While 2007 was a busy year for new graphic novelists and cartoon artists of all kinds, particularly now that they’re getting some long overdue respect, one of the real treats for the genre came late in the year when W.W. Norton (in their infinite wisdom) re-released a pleasingly hefty pile of books by the late, great Will Eisner. As in father of the graphic novel, as in the churning vortex of industrious creativity during the bastard art form’s early formative years, as in mentor and inspiration to a generation of artists from Michael Chabon to Frank Miller, as in the reason that the greatest creative award in graphic novels and comics is named the Eisner Award. Yes, that Will Eisner.
Norton secured the rights to the Eisner back in 2004 (he passed away in 2005) and have been steadily releasing nicely presented trade paperback and hardcover editions since then. The trilogy that made up A Contract with God came out in 2005, while a quarter of Gotham-centric titles were bundled into the hefty Will Eisner’s New York a year later. Those four titles—City People Notebook, New York the Big City, Invisible People, and The Building; all originally published between the early-1980s and early-1990s—were then released last December as individual paperbacks.
As groundbreaking as Eisner was in pushing the idea that comics could be not just serious but also art, in a sense, there remains an overwhelming sense of the past around his work, even the material drawn only a couple decades ago. The rubbery-faced goons who galumph through these books, all exaggerated features and shabby clothes, seem at first like caricatures out of some Depression-era vaudeville. Eisner’s faces are rarely just there, instead registering Dickensian pathos or Broadway musical-style joy, without a lot of shading in between. The style is right out there and populist in the great early-to-mid 20th century style, located visually somewhere between Mad and Playboy. These stories of love and loss in the great big city of New York range from the two-page character vignettes of New York the Big City (all true then as they are now and fifty years hence) to the fairy-tale tragedy of The Building, many of them moral fables anchored around a particularly concrete piece of real estate, whether it’s a subway grate or office building.

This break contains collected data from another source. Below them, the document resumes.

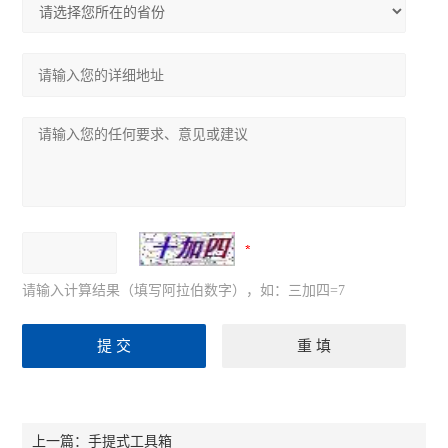
请输入计算结果（填写阿拉伯数字），如：三加四=7
手提式工具箱
上一篇：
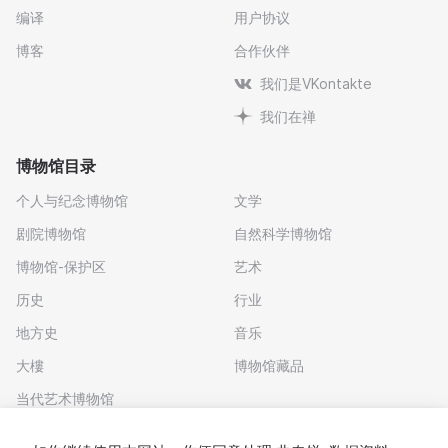
编译
用户协议
博客
合作伙伴
我们是VKontakte
我们在禅
博物馆目录
个人与纪念博物馆
文学
剧院博物馆
自然科学博物馆
博物馆-保护区
艺术
历史
行业
地方史
音乐
大樓
博物馆藏品
当代艺术博物馆
下载应用程序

Being the fantasist at heart, these books seem almost a truer expression of Eisner’s heart than the three weighty “autobiographical stories” bundled together in Life in Pictures (also released late in 2007 and reviewed in full by PopMatters’ Erik Hinton here). Although the trilogy—To the Heart of the Storm, The Name of the Game, and The Dreamer—contain a number of sharply drawn portraits that limn the corners of the Jewish-American experience, whether in high society or a comics sweatshop, they seem more forced and less organic than the self-contained fables of the New York novels. Some things just beg to be made up.